Indiana Jones e l’Antico Cerchio: le nostre opinioni sul primo DLC

ordine dei giganti indiana jones dlc copertina

Indiana Jones e l’Antico Cerchio ha riscosso un grande successo e la nostra recensione parla chiaro. Bethesda e Machine Games sono riuscite a confezionare un’avventura con un gameplay non sempre a fuoco, ma comunque estremamente spettacolare ed emozionante, con un Indy più “umano”, togliendo gran parte della patina troppo americanocentrica delle sue avventure, pur restando fedele allo spirito del materiale originale. L’Ordine dei Giganti è il primo DLC per il titolo dedicato all’archeologo più famoso del cinema, ma più che una vera e propria espansione, si tratta di una missione secondaria attivabile nel primo scenario dell’avventura, cioè il Vaticano.

Per avviarla occorre incontrare un NPC specifico. Chi, come me, ha già finito la campagna, potrà semplicemente tornare al Vaticano usando la funzione di viaggio rapido inclusa nel gioco. Essendo una side quest, L’Ordine dei Giganti non introduce novità di gameplay: pregi e difetti dell’avventura principale restano esattamente gli stessi. Pertanto, nella nostra piccola redazione di tre persone e mezzo, abbiamo deciso di non dare un voto, in quanto riteniamo vada inserita nell’esperienza completa del gioco. La recensione di Indiana Jones e l’Antico Cerchio la trovate sul portale, mentre per sapere un po’ se vale la pena giocarsi anche il DLC non vi resta che continuare la lettura!

Provato su PC

PS4
single playerDLC


Come suggerisce il titolo, Indy dovrà svelare un mistero legato a giganteschi guerrieri, tra sotterranei, fognature e le vie di una Roma sotto occupazione fascista. Se avete completato la storia principale, sapete già che i nerboruti Giganti (o Nephilim) giocano un ruolo importante nella lore del gioco.

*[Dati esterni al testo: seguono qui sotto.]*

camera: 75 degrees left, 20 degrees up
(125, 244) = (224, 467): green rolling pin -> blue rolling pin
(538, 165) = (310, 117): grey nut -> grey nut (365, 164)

Questa missione arricchisce l’universo narrativo legato all’Antico Cerchio, mantenendosi in equilibrio tra avventura leggera, enigmi, azione e un pizzico di soft horror che aggiunge la giusta tensione. Le sezioni di esplorazione funzionano bene, sostenute da un level design curato specialmente nelle località sotterranee, ma che riesce a ricreare anche alcune parti della nostra capitale in modo convincente.

La struttura di questa missione è una sorta di mini-compendio di quanto si torva nel gioco originale, quindi prepariamoci nuovamente a tirare leve, usare la frusta come una liana, saltare da un punto all’altro, ad assaltare fascisti alle spalle e a menare le mani.

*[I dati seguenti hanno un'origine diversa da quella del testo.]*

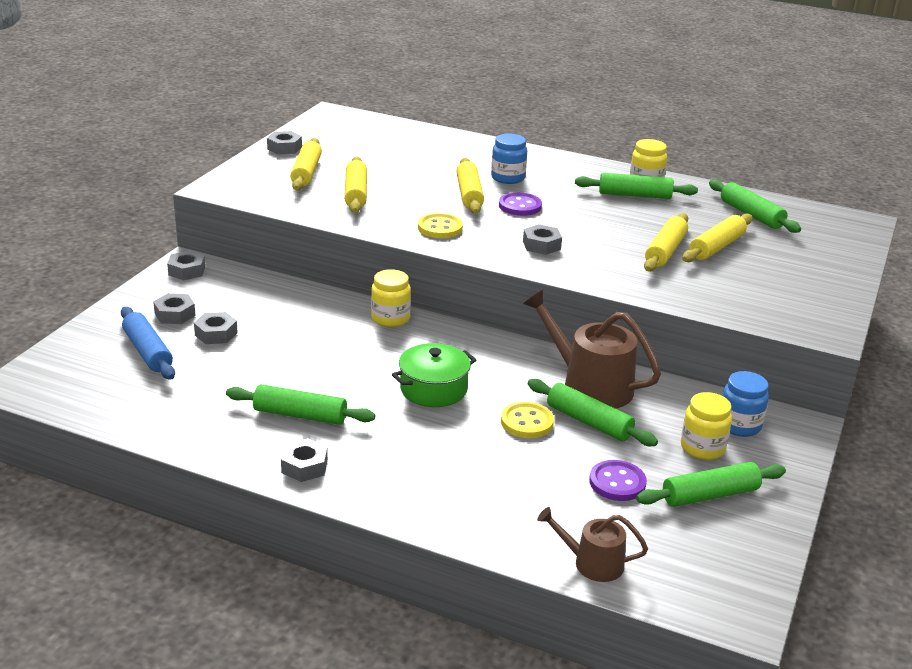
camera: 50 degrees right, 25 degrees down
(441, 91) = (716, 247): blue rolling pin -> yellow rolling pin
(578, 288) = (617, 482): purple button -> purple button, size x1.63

Non mancano i classici sinistri puzzle da risolvere: alcuni sono ingegnosi, ma mai così complicati da risultare frustranti. Restano i suggerimenti fotografici, utili per sbloccare eventuali punti bloccanti. Va apprezzata anche la presenza di enigmi secondari per aprire casseforti, documenti inediti e nuovi collezionabili che faranno la felicità dei completisti. Il DLC è completo delle classiche cutscene a cui Machine Games ci ha abituati sin dai fasti del reboot di Wolfenstein e che mandano avanti la narrazione.


L’esplorazione si alterna a sezioni stealth-action, dove possiamo spaccare in testa ai fascisti oggetti di ogni tipo, lanciarci in scazzottate brutali o optare per sparatorie senza troppi complimenti. Come nel gioco base, però, l’IA dei nemici rimane un punto debole: anche a difficoltà più alte capita di stendere un nemico davanti a un plotone e vederli restare fermi a guardare. I nemici sono privi della visuale periferica, ma resta comunque appagante mollare un pugno in faccia a un fascista o spaccargli la testa con una chiave inglese.

In generale, la qualità complessiva di questo DLC e la sua storia intrigante cozzano un po’ con la breve durata, sarebbe stata sicuramente apprezzabile qualche ora di gioco in più, specialmente a fronte del prezzo. Senza entrare nei dettagli per evitare spoiler, sappiate che l’intero contenuto si può completare in circa 4-5 ore, per un costo di 20 euro.

Se invece avete comprato la Premium Edition del gioco, allora troverete il DLC incluso. In questo caso non ci sono motivi validi per non rispolverare frusta e cappello e provare la nuova avventura. In caso contrario, dovete considerare se vale la pena spendere la suddetta cifra per un contenuto aggiuntivo comunque abbastanza risicato. Valutate quanto vi è piaciuto il gioco originale e quanto siete affezionati al vecchio Indy.